• [DATA SHOWN]:
______________________________
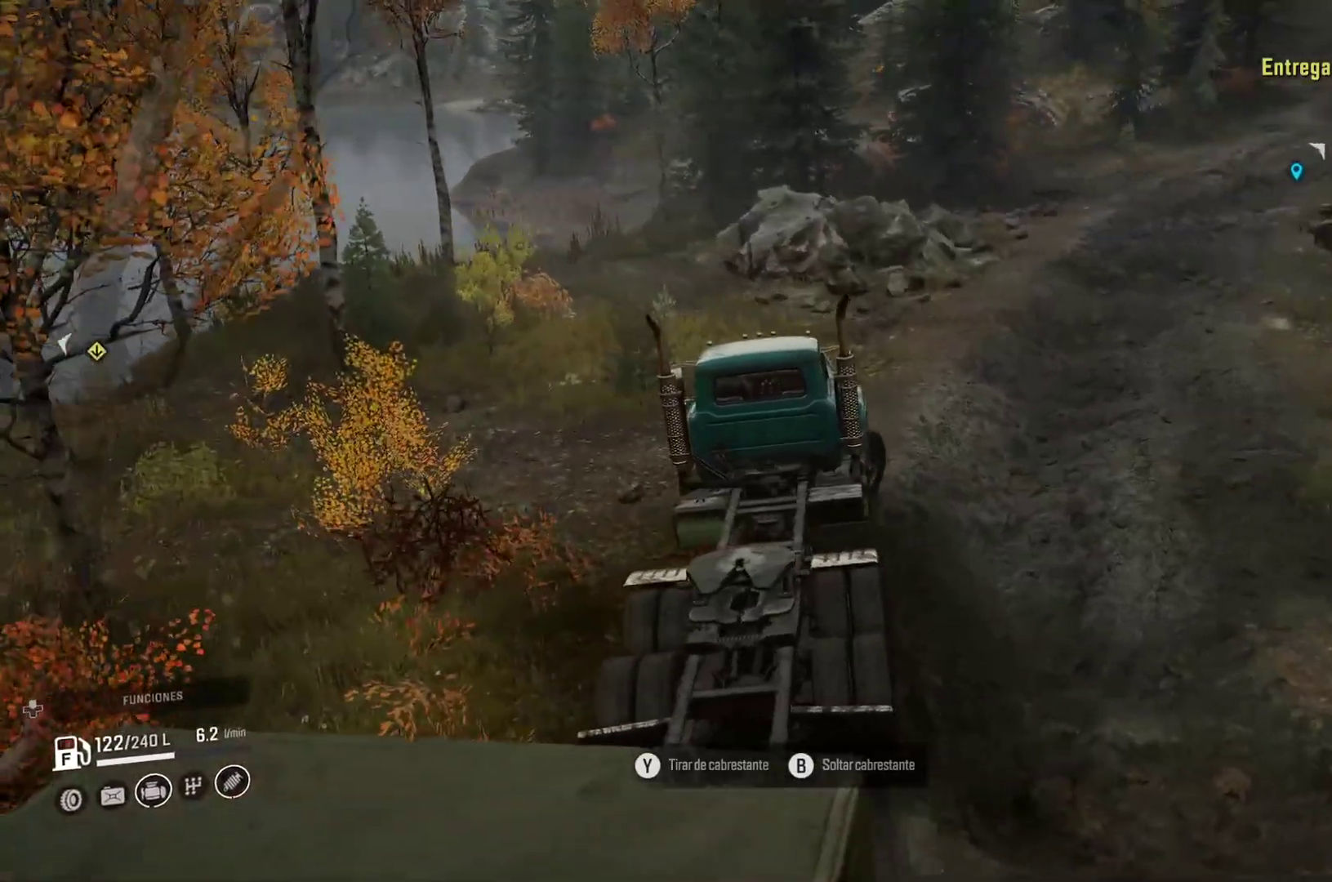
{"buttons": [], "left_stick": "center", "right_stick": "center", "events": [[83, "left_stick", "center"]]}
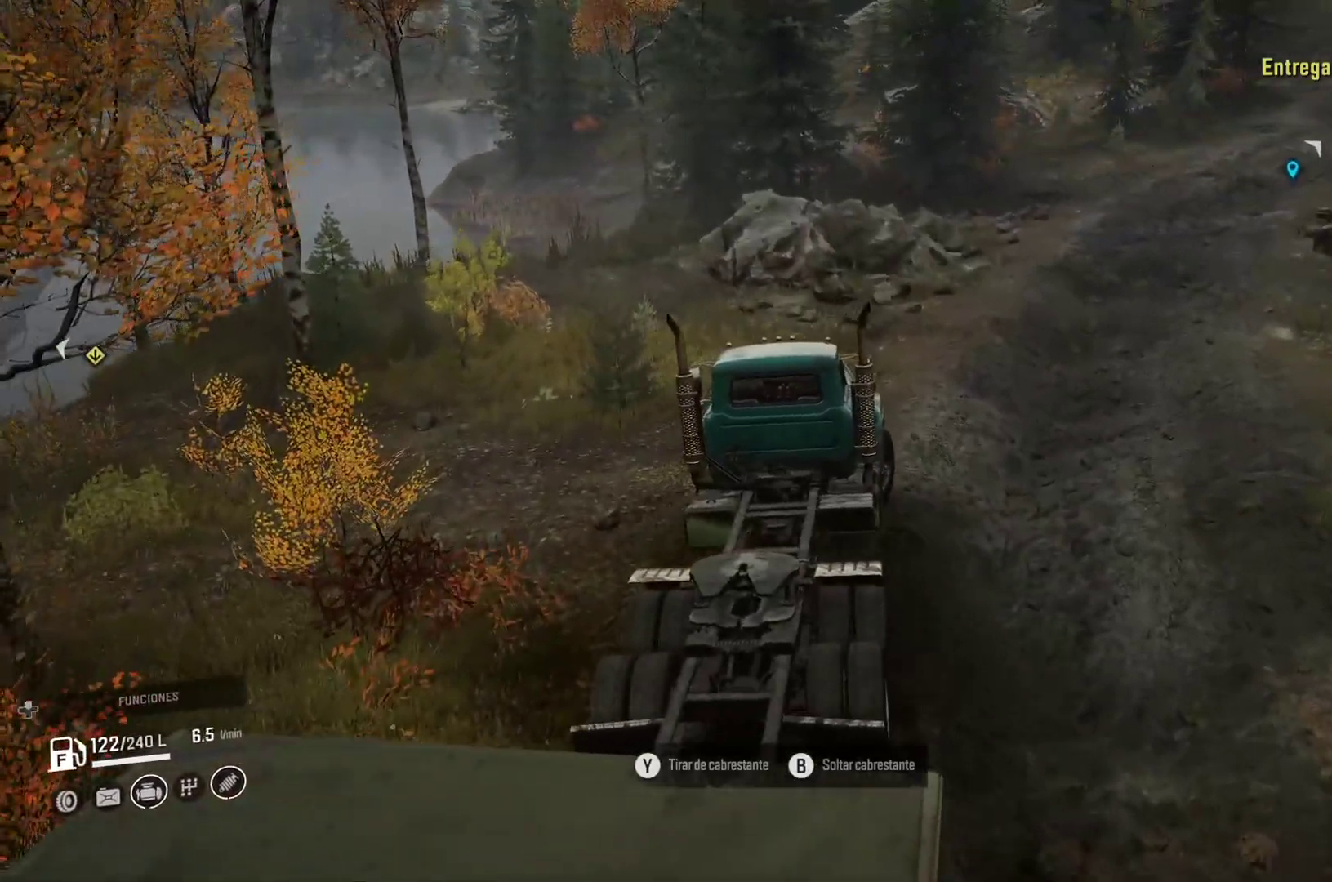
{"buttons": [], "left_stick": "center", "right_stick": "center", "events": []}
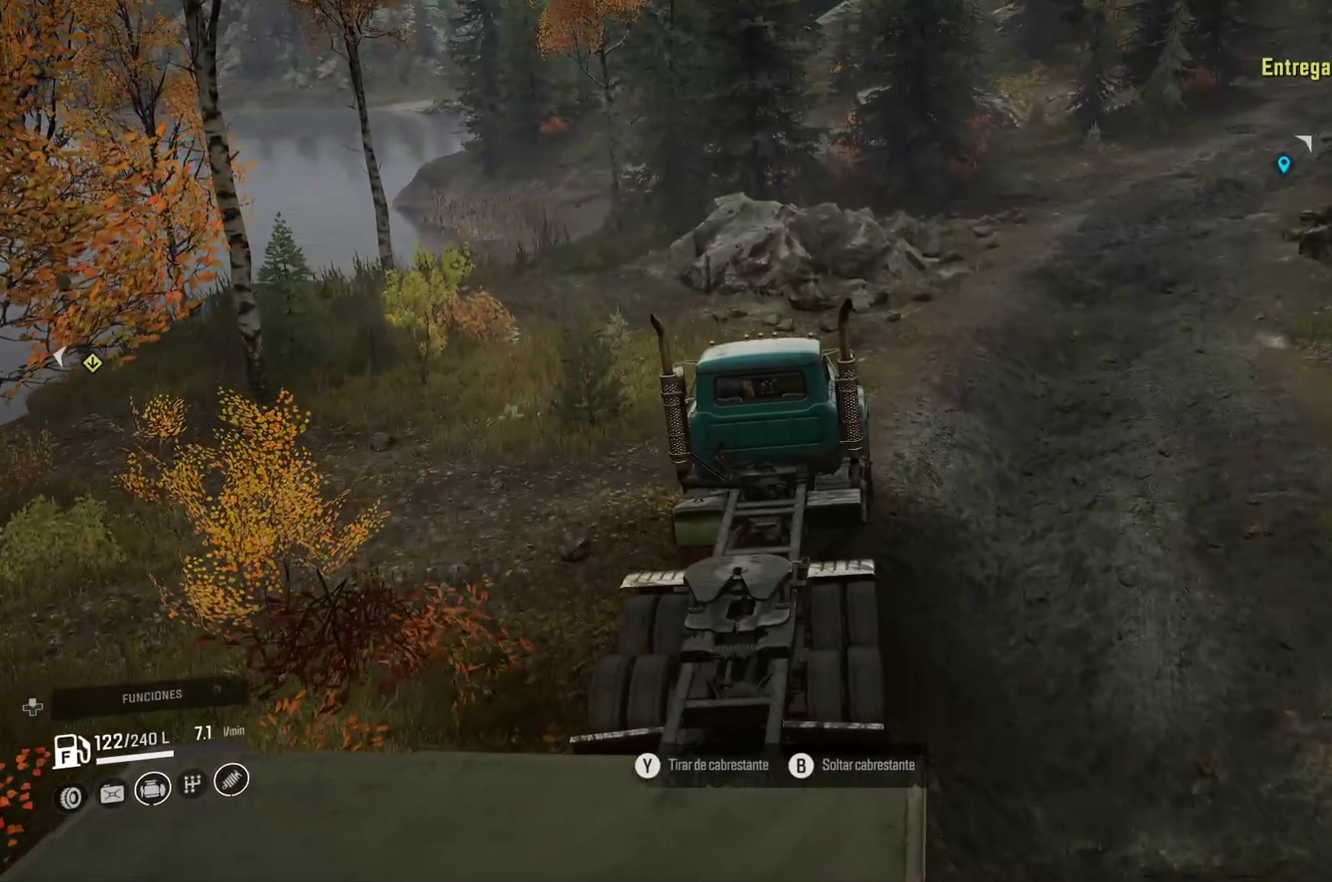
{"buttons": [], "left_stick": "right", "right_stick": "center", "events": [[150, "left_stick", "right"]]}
______________________________
• [WHAT TO DO]: Word for word, repeat the data above with the pictures left out.

• [WRITTEN REPLY]:
{"buttons": [], "left_stick": "center", "right_stick": "center", "events": [[83, "left_stick", "center"]]}
{"buttons": [], "left_stick": "center", "right_stick": "center", "events": []}
{"buttons": [], "left_stick": "right", "right_stick": "center", "events": [[150, "left_stick", "right"]]}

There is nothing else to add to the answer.